- [Record extracts]:
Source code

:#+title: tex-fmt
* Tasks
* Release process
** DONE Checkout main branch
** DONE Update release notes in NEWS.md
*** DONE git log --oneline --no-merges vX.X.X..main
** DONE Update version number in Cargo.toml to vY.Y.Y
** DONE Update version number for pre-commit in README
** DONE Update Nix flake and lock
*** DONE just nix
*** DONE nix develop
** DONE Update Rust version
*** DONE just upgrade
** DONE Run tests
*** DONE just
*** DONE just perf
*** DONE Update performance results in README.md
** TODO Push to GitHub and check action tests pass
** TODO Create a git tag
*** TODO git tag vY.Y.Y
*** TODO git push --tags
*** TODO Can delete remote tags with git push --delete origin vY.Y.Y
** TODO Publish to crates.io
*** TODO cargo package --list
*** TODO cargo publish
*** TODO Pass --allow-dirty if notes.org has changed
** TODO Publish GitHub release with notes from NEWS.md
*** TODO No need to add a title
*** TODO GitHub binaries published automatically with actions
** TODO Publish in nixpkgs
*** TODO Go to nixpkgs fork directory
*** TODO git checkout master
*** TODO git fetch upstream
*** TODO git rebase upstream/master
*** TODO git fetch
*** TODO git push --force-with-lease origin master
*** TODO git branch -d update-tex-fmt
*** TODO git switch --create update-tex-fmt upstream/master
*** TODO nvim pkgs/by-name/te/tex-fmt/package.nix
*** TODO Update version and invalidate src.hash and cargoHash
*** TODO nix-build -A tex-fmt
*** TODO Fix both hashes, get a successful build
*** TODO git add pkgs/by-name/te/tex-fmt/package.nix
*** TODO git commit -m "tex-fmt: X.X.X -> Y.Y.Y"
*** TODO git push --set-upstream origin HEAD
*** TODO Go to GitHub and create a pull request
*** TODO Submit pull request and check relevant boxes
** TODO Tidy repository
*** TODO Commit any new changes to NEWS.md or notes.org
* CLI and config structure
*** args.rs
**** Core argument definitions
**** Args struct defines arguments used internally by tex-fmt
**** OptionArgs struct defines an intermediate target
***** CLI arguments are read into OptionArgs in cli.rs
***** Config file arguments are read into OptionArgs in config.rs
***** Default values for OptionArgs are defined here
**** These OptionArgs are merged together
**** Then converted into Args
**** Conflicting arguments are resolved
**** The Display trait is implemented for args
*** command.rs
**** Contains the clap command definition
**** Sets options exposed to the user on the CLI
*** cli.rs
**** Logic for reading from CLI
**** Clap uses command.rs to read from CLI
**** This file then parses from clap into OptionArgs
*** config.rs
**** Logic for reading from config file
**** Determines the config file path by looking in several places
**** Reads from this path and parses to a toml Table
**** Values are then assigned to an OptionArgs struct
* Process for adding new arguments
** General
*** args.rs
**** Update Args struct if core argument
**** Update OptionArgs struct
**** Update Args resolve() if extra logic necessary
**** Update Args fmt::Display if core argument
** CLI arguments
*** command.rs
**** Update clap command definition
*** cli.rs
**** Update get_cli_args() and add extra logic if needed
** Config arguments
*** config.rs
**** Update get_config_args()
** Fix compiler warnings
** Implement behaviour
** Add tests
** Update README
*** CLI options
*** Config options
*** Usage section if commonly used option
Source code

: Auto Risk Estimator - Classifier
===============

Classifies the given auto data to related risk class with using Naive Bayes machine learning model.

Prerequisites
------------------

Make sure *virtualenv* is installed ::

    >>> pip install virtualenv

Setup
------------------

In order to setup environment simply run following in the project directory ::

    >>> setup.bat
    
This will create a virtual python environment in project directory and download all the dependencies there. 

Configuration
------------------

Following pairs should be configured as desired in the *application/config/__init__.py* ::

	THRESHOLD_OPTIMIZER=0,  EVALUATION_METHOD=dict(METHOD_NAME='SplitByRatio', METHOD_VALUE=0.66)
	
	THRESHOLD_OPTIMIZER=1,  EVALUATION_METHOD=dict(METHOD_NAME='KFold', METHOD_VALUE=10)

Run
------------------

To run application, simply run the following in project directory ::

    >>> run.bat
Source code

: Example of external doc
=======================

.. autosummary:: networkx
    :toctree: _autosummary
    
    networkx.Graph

- [Task goal]:
Word for word, restate the listing above from its first line to the line with "an intermediate target", keeping both.

- [Reply]:
Source code

:#+title: tex-fmt
* Tasks
* Release process
** DONE Checkout main branch
** DONE Update release notes in NEWS.md
*** DONE git log --oneline --no-merges vX.X.X..main
** DONE Update version number in Cargo.toml to vY.Y.Y
** DONE Update version number for pre-commit in README
** DONE Update Nix flake and lock
*** DONE just nix
*** DONE nix develop
** DONE Update Rust version
*** DONE just upgrade
** DONE Run tests
*** DONE just
*** DONE just perf
*** DONE Update performance results in README.md
** TODO Push to GitHub and check action tests pass
** TODO Create a git tag
*** TODO git tag vY.Y.Y
*** TODO git push --tags
*** TODO Can delete remote tags with git push --delete origin vY.Y.Y
** TODO Publish to crates.io
*** TODO cargo package --list
*** TODO cargo publish
*** TODO Pass --allow-dirty if notes.org has changed
** TODO Publish GitHub release with notes from NEWS.md
*** TODO No need to add a title
*** TODO GitHub binaries published automatically with actions
** TODO Publish in nixpkgs
*** TODO Go to nixpkgs fork directory
*** TODO git checkout master
*** TODO git fetch upstream
*** TODO git rebase upstream/master
*** TODO git fetch
*** TODO git push --force-with-lease origin master
*** TODO git branch -d update-tex-fmt
*** TODO git switch --create update-tex-fmt upstream/master
*** TODO nvim pkgs/by-name/te/tex-fmt/package.nix
*** TODO Update version and invalidate src.hash and cargoHash
*** TODO nix-build -A tex-fmt
*** TODO Fix both hashes, get a successful build
*** TODO git add pkgs/by-name/te/tex-fmt/package.nix
*** TODO git commit -m "tex-fmt: X.X.X -> Y.Y.Y"
*** TODO git push --set-upstream origin HEAD
*** TODO Go to GitHub and create a pull request
*** TODO Submit pull request and check relevant boxes
** TODO Tidy repository
*** TODO Commit any new changes to NEWS.md or notes.org
* CLI and config structure
*** args.rs
**** Core argument definitions
**** Args struct defines arguments used internally by tex-fmt
**** OptionArgs struct defines an intermediate target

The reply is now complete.